=== Description of the task ===
Omitting all pictures, retype the entries below exactly as given.

=== Items listed in a dataset ===
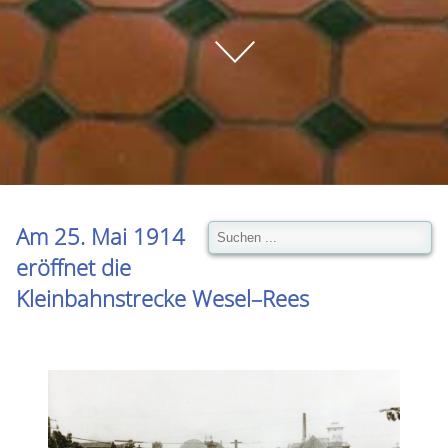
Am 25. Mai 1914
eröffnet die
Kleinbahnstrecke Wesel–Rees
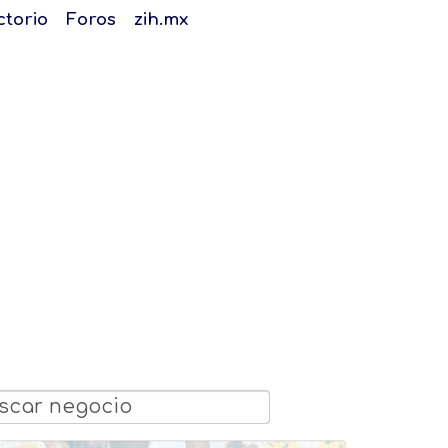
ctorio
Foros
zih.mx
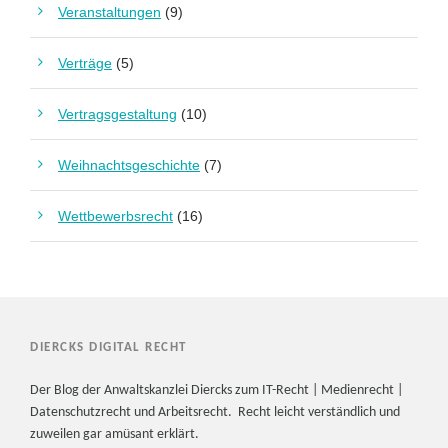
Veranstaltungen
(9)
Verträge
(5)
Vertragsgestaltung
(10)
Weihnachtsgeschichte
(7)
Wettbewerbsrecht
(16)
DIERCKS DIGITAL RECHT
Der Blog der Anwaltskanzlei Diercks zum IT-Recht | Medienrecht |
Datenschutzrecht und Arbeitsrecht. Recht leicht verständlich und
zuweilen gar amüsant erklärt.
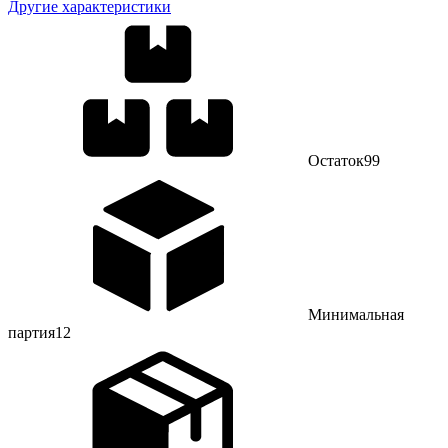
Другие характеристики
Остаток
99
Минимальная
партия
12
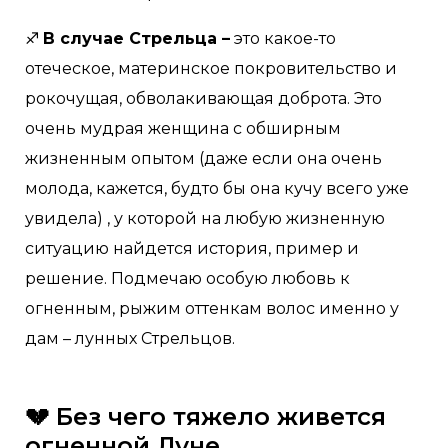
♐️
В случае Стрельца –
это какое-то
отеческое, материнское покровительство и
рокочущая, обволакивающая доброта. Это
очень мудрая женщина с обширным
жизненным опытом (даже если она очень
молода, кажется, будто бы она кучу всего уже
увидела) , у которой на любую жизненную
ситуацию найдется история, пример и
решение. Подмечаю особую любовь к
огненным, рыжим оттенкам волос именно у
дам – лунных Стрельцов.
💔 Без чего тяжело живется
огненной Луне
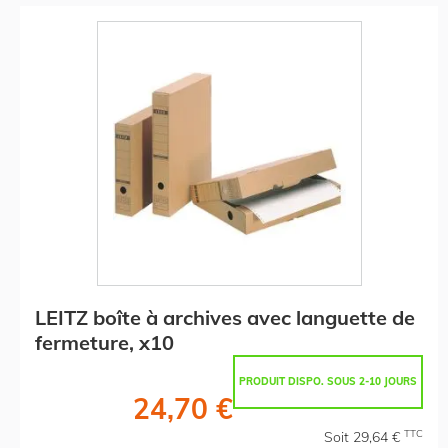
LEITZ boîte à archives avec languette de
fermeture, x10
PRODUIT DISPO. SOUS 2-10 JOURS
24,70 €
TTC
Soit 29,64 €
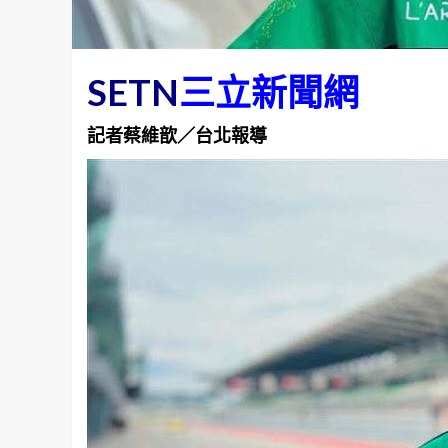
SETN
三立新聞網
記者蔡維歆／台北報導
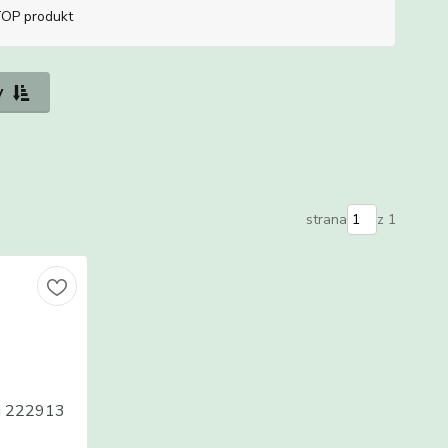
OP produkt
y
strana
z 1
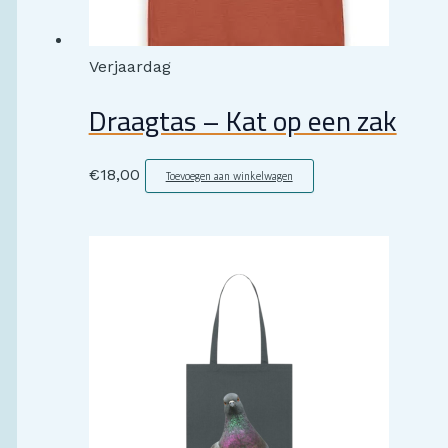
Verjaardag
Draagtas – Kat op een zak
€
18,00
Toevoegen aan winkelwagen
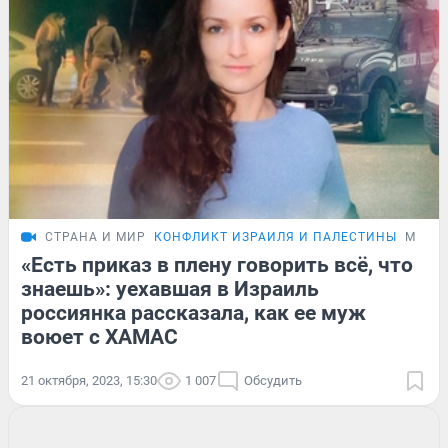
СТРАНА И МИР
КОНФЛИКТ ИЗРАИЛЯ И ПАЛЕСТИНЫ
МНЕН
«Есть приказ в плену говорить всё, что
знаешь»: уехавшая в Израиль
россиянка рассказала, как ее муж
воюет с ХАМАС
21 октября, 2023, 15:30
1 007
Обсудить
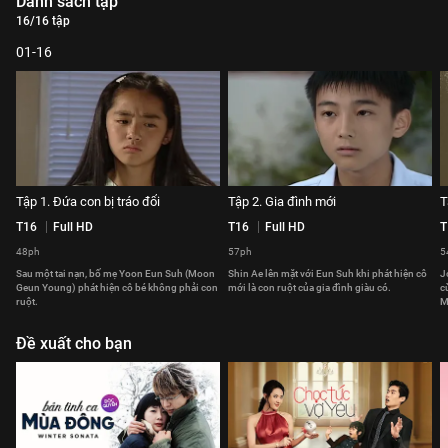
Danh sách tập
16/16 tập
01-16
Tập 1. Đứa con bị tráo đổi
Tập 2. Gia đình mới
T
T16
Full HD
T16
Full HD
T
48ph
57ph
5
Sau một tai nạn, bố mẹ Yoon Eun Suh (Moon
Shin Ae lên mặt với Eun Suh khi phát hiện cô
J
Geun Young) phát hiện cô bé không phải con
mới là con ruột của gia đình giàu có.
c
ruột.
M
Đề xuất cho bạn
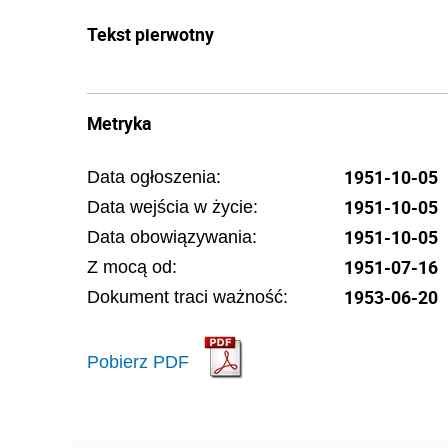
Tekst pierwotny
Metryka
1951-10-05
Data ogłoszenia:
1951-10-05
Data wejścia w życie:
1951-10-05
Data obowiązywania:
1951-07-16
Z mocą od:
1953-06-20
Dokument traci ważność:
Pobierz PDF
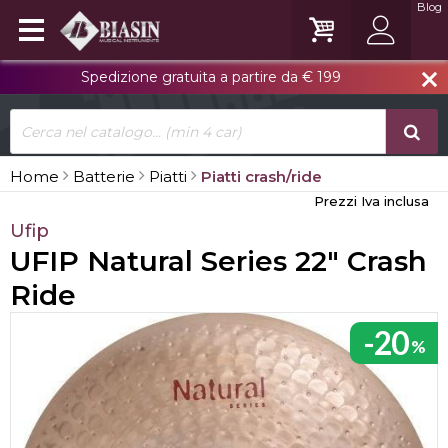
Blog
Spedizione gratuita a partire da € 199
close
Home
Batterie
Piatti
Piatti crash/ride
Prezzi Iva inclusa
Ufip
UFIP Natural Series 22" Crash
Ride
-20
%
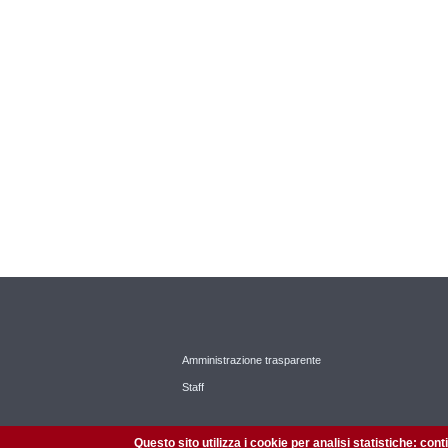
Amministrazione trasparente
Staff
Questo sito utilizza i cookie per analisi statistiche: con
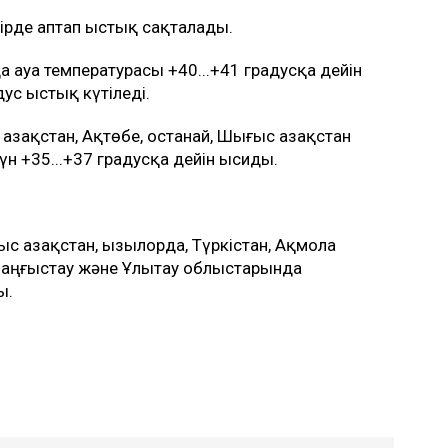
ірде аптап ыстық сақталады.
ауа температурасы +40...+41 градусқа дейін
дус ыстық күтіледі.
Қазақстан, Ақтөбе, Қостанай, Шығыс Қазақстан
 +35...+37 градусқа дейін ысиды.
 Қазақстан, Қызылорда, Түркістан, Ақмола
 Маңғыстау және Ұлытау облыстарында
ы.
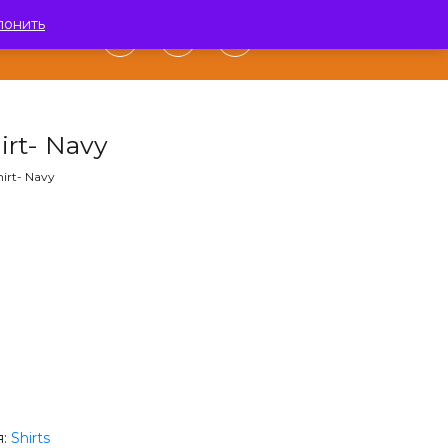
лонить
0
АКТЫ
irt- Navy
hirt- Navy
я:
Shirts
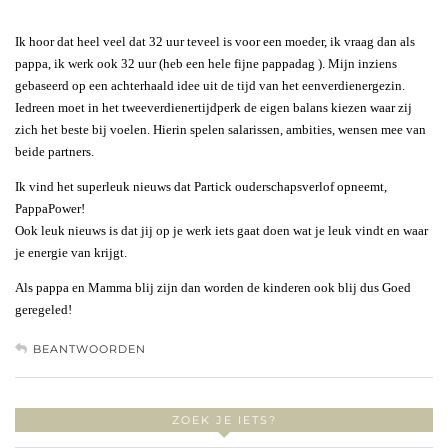
Ik hoor dat heel veel dat 32 uur teveel is voor een moeder, ik vraag dan als
pappa, ik werk ook 32 uur (heb een hele fijne pappadag ). Mijn inziens
gebaseerd op een achterhaald idee uit de tijd van het eenverdienergezin.
Iedreen moet in het tweeverdienertijdperk de eigen balans kiezen waar zij
zich het beste bij voelen. Hierin spelen salarissen, ambities, wensen mee van
beide partners.
Ik vind het superleuk nieuws dat Partick ouderschapsverlof opneemt,
PappaPower!
Ook leuk nieuws is dat jij op je werk iets gaat doen wat je leuk vindt en waar
je energie van krijgt.
Als pappa en Mamma blij zijn dan worden de kinderen ook blij dus Goed
geregeled!
BEANTWOORDEN
ZOEK JE IETS?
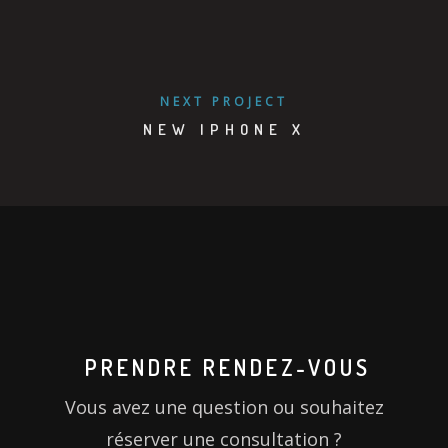
NEXT PROJECT
NEW IPHONE X
PRENDRE RENDEZ-VOUS
Vous avez une question ou souhaitez
réserver une consultation ?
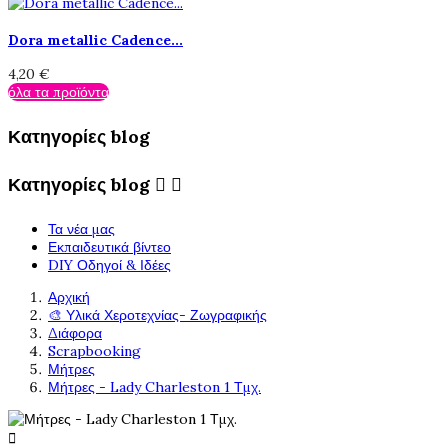
Dora metallic Cadence...
4,20 €
όλα τα προϊόντα
Κατηγορίες blog
Κατηγορίες blog


Τα νέα μας
Εκπαιδευτικά βίντεο
DIY Οδηγοί & Ιδέες
Αρχική
🎨 Υλικά Χεροτεχνίας- Ζωγραφικής
Διάφορα
Scrapbooking
Μήτρες
Μήτρες - Lady Charleston 1 Τμχ.

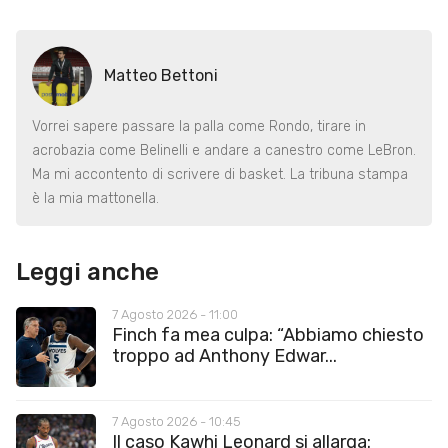
Matteo Bettoni
Vorrei sapere passare la palla come Rondo, tirare in
acrobazia come Belinelli e andare a canestro come LeBron.
Ma mi accontento di scrivere di basket. La tribuna stampa
è la mia mattonella.
Leggi anche
7 Agosto 2026 - 11:00
Finch fa mea culpa: “Abbiamo chiesto
troppo ad Anthony Edwar...
7 Agosto 2026 - 10:45
Il caso Kawhi Leonard si allarga:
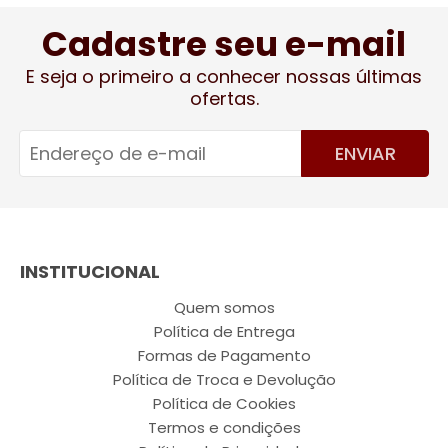
Cadastre seu e-mail
E seja o primeiro a conhecer nossas últimas
ofertas.
ENVIAR
INSTITUCIONAL
Quem somos
Política de Entrega
Formas de Pagamento
Política de Troca e Devolução
Política de Cookies
Termos e condições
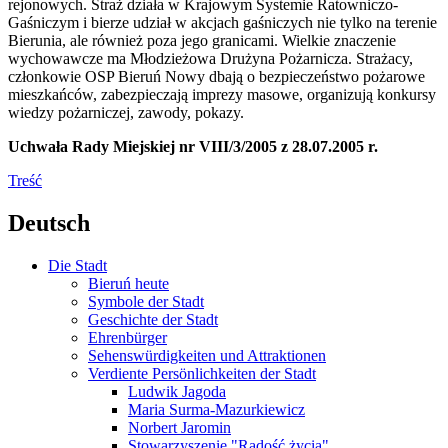
rejonowych. Straż działa w Krajowym Systemie Ratowniczo-
Gaśniczym i bierze udział w akcjach gaśniczych nie tylko na terenie
Bierunia, ale również poza jego granicami. Wielkie znaczenie
wychowawcze ma Młodzieżowa Drużyna Pożarnicza. Strażacy,
członkowie OSP Bieruń Nowy dbają o bezpieczeństwo pożarowe
mieszkańców, zabezpieczają imprezy masowe, organizują konkursy
wiedzy pożarniczej, zawody, pokazy.
Uchwała Rady Miejskiej nr VIII/3/2005 z 28.07.2005 r.
Treść
Deutsch
Die Stadt
Bieruń heute
Symbole der Stadt
Geschichte der Stadt
Ehrenbürger
Sehenswürdigkeiten und Attraktionen
Verdiente Persönlichkeiten der Stadt
Ludwik Jagoda
Maria Surma-Mazurkiewicz
Norbert Jaromin
Stowarzyszenie "Radość życia"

=== Result ===
Am 25. Mai 1914
eröffnet die
Kleinbahnstrecke Wesel–Rees
ctorio
Foros
zih.mx
Veranstaltungen
(9)
Verträge
(5)
Vertragsgestaltung
(10)
Weihnachtsgeschichte
(7)
Wettbewerbsrecht
(16)
DIERCKS DIGITAL RECHT
Der Blog der Anwaltskanzlei Diercks zum IT-Recht | Medienrecht |
Datenschutzrecht und Arbeitsrecht. Recht leicht verständlich und
zuweilen gar amüsant erklärt.
Другие характеристики
Остаток
99
Минимальная
партия
12
♐️
В случае Стрельца –
это какое-то
отеческое, материнское покровительство и
рокочущая, обволакивающая доброта. Это
очень мудрая женщина с обширным
жизненным опытом (даже если она очень
молода, кажется, будто бы она кучу всего уже
увидела) , у которой на любую жизненную
ситуацию найдется история, пример и
решение. Подмечаю особую любовь к
огненным, рыжим оттенкам волос именно у
дам – лунных Стрельцов.
💔 Без чего тяжело живется
огненной Луне
LEITZ boîte à archives avec languette de
fermeture, x10
PRODUIT DISPO. SOUS 2-10 JOURS
24,70 €
TTC
Soit 29,64 €
SETN
三立新聞網
記者蔡維歆／台北報導
OP produkt
y
strana
z 1
Verjaardag
Draagtas – Kat op een zak
€
18,00
Toevoegen aan winkelwagen
СТРАНА И МИР
КОНФЛИКТ ИЗРАИЛЯ И ПАЛЕСТИНЫ
МНЕН
«Есть приказ в плену говорить всё, что
знаешь»: уехавшая в Израиль
россиянка рассказала, как ее муж
воюет с ХАМАС
21 октября, 2023, 15:30
1 007
Обсудить
Danh sách tập
16/16 tập
01-16
Tập 1. Đứa con bị tráo đổi
Tập 2. Gia đình mới
T
T16
Full HD
T16
Full HD
T
48ph
57ph
5
Sau một tai nạn, bố mẹ Yoon Eun Suh (Moon
Shin Ae lên mặt với Eun Suh khi phát hiện cô
J
Geun Young) phát hiện cô bé không phải con
mới là con ruột của gia đình giàu có.
c
ruột.
M
Đề xuất cho bạn
Tekst pierwotny
Metryka
1951-10-05
Data ogłoszenia:
1951-10-05
Data wejścia w życie:
1951-10-05
Data obowiązywania:
1951-07-16
Z mocą od:
1953-06-20
Dokument traci ważność:
Pobierz PDF
Blog
Spedizione gratuita a partire da € 199
close
Home
Batterie
Piatti
Piatti crash/ride
Prezzi Iva inclusa
Ufip
UFIP Natural Series 22" Crash
Ride
-20
%
Amministrazione trasparente
Staff
Questo sito utilizza i cookie per analisi statistiche: con
ірде аптап ыстық сақталады.
ауа температурасы +40...+41 градусқа дейін
дус ыстық күтіледі.
Қазақстан, Ақтөбе, Қостанай, Шығыс Қазақстан
 +35...+37 градусқа дейін ысиды.
 Қазақстан, Қызылорда, Түркістан, Ақмола
 Маңғыстау және Ұлытау облыстарында
ы.
лонить
0
АКТЫ
irt- Navy
hirt- Navy
я:
Shirts
Ik hoor dat heel veel dat 32 uur teveel is voor een moeder, ik vraag dan als
pappa, ik werk ook 32 uur (heb een hele fijne pappadag ). Mijn inziens
gebaseerd op een achterhaald idee uit de tijd van het eenverdienergezin.
Iedreen moet in het tweeverdienertijdperk de eigen balans kiezen waar zij
zich het beste bij voelen. Hierin spelen salarissen, ambities, wensen mee van
beide partners.
Ik vind het superleuk nieuws dat Partick ouderschapsverlof opneemt,
PappaPower!
Ook leuk nieuws is dat jij op je werk iets gaat doen wat je leuk vindt en waar
je energie van krijgt.
Als pappa en Mamma blij zijn dan worden de kinderen ook blij dus Goed
geregeled!
BEANTWOORDEN
ZOEK JE IETS?
NEXT PROJECT
NEW IPHONE X
PRENDRE RENDEZ-VOUS
Vous avez une question ou souhaitez
réserver une consultation ?
Dora metallic Cadence...
4,20 €
όλα τα προϊόντα
Κατηγορίες blog
Κατηγορίες blog


Τα νέα μας
Εκπαιδευτικά βίντεο
DIY Οδηγοί & Ιδέες
Αρχική
🎨 Υλικά Χεροτεχνίας- Ζωγραφικής
Διάφορα
Scrapbooking
Μήτρες
Μήτρες - Lady Charleston 1 Τμχ.

Matteo Bettoni
Vorrei sapere passare la palla come Rondo, tirare in
acrobazia come Belinelli e andare a canestro come LeBron.
Ma mi accontento di scrivere di basket. La tribuna stampa
è la mia mattonella.
Leggi anche
7 Agosto 2026 - 11:00
Finch fa mea culpa: “Abbiamo chiesto
troppo ad Anthony Edwar...
7 Agosto 2026 - 10:45
Il caso Kawhi Leonard si allarga:
Cadastre seu e-mail
E seja o primeiro a conhecer nossas últimas
ofertas.
ENVIAR
INSTITUCIONAL
Quem somos
Política de Entrega
Formas de Pagamento
Política de Troca e Devolução
Política de Cookies
Termos e condições
rejonowych. Straż działa w Krajowym Systemie Ratowniczo-
Gaśniczym i bierze udział w akcjach gaśniczych nie tylko na terenie
Bierunia, ale również poza jego granicami. Wielkie znaczenie
wychowawcze ma Młodzieżowa Drużyna Pożarnicza. Strażacy,
członkowie OSP Bieruń Nowy dbają o bezpieczeństwo pożarowe
mieszkańców, zabezpieczają imprezy masowe, organizują konkursy
wiedzy pożarniczej, zawody, pokazy.
Uchwała Rady Miejskiej nr VIII/3/2005 z 28.07.2005 r.
Treść
Deutsch
Die Stadt
Bieruń heute
Symbole der Stadt
Geschichte der Stadt
Ehrenbürger
Sehenswürdigkeiten und Attraktionen
Verdiente Persönlichkeiten der Stadt
Ludwik Jagoda
Maria Surma-Mazurkiewicz
Norbert Jaromin
Stowarzyszenie "Radość życia"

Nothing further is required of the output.